PASSAGE TO READ -
== == ==

Alban George "Johnny" Moyes  (2 January 1893 – 18 January 1963) was a cricketer who played for South Australia and Victoria. Following his brief playing career, Moyes, a professional journalist, later gained greater fame as a writer and commentator on the game.

Cricket career

As a right-hand batsman Moyes scored 883 runs at an average of 29.43 and a highest score of 104 in 103 minutes, against Western Australia in his first season. His leg break bowling took 5 wickets at an average of 53.60, with best figures of 2 for 22. He was considered good enough to be selected for the Australian tour of South Africa in 1914, but this was cancelled because of the outbreak of the First World War. He played for the Rest of Australia against New South Wales and Victor Trumper was so impressed that he invited him to play as a guest for Gordon in a club match. However, he was dismissed for a first ball duck.

Moyes served with distinction in the First World War with the Australian Imperial Force in England and France, earning the Military Cross. He played in a number of services' matches in England and played two matches for Victoria.

== == ==

PROVIDED INFORMATION -
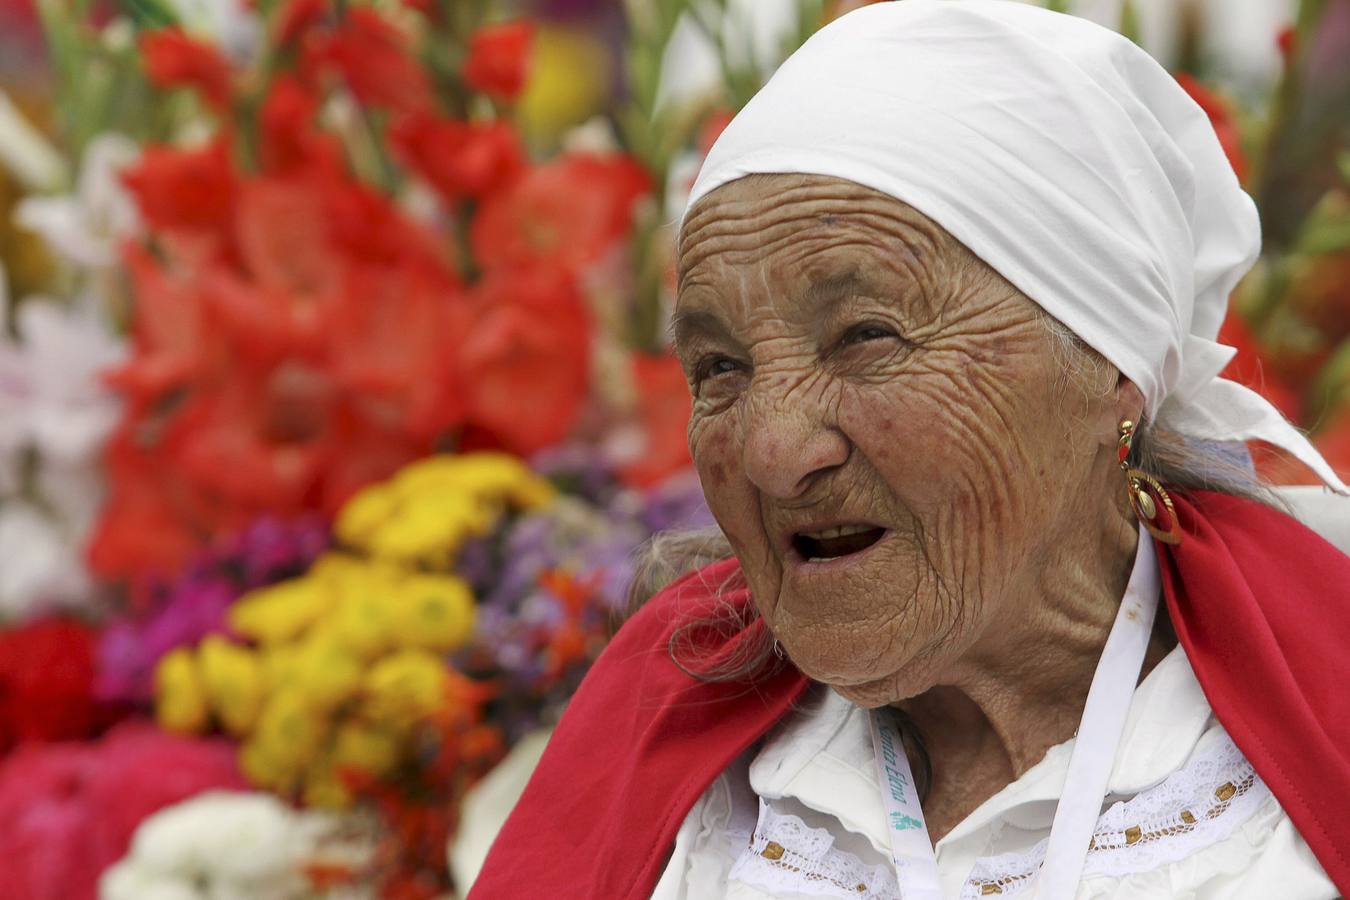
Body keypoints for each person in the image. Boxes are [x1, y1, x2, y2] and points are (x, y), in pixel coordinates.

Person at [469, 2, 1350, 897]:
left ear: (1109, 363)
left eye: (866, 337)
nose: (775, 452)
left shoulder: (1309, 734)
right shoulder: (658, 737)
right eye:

== == ==

TASKS TO PERFORM -
[A] Using the passage about Johnny Moyes, decide whether each statement agrees with it: (i) Moyes made his highest score of 104 against Western Australia in his first season; (ii) the 1914 Australian tour of South Africa went ahead; (iii) Moyes played three matches for Victoria. For each, give yes or no and quote the deciding words.
[B] From the passage about Johnny Moyes, extract the text between "Cricket career" and "matches for Victoria.", inclusive.

ANSWER SECTION -
[A]
(i) Yes: "a highest score of 104 in 103 minutes, against Western Australia in his first season"
(ii) No: "this was cancelled because of the outbreak of the First World War"
(iii) No: "played two matches for Victoria"

[B]
Cricket career

As a right-hand batsman Moyes scored 883 runs at an average of 29.43 and a highest score of 104 in 103 minutes, against Western Australia in his first season. His leg break bowling took 5 wickets at an average of 53.60, with best figures of 2 for 22. He was considered good enough to be selected for the Australian tour of South Africa in 1914, but this was cancelled because of the outbreak of the First World War. He played for the Rest of Australia against New South Wales and Victor Trumper was so impressed that he invited him to play as a guest for Gordon in a club match. However, he was dismissed for a first ball duck.

Moyes served with distinction in the First World War with the Australian Imperial Force in England and France, earning the Military Cross. He played in a number of services' matches in England and played two matches for Victoria.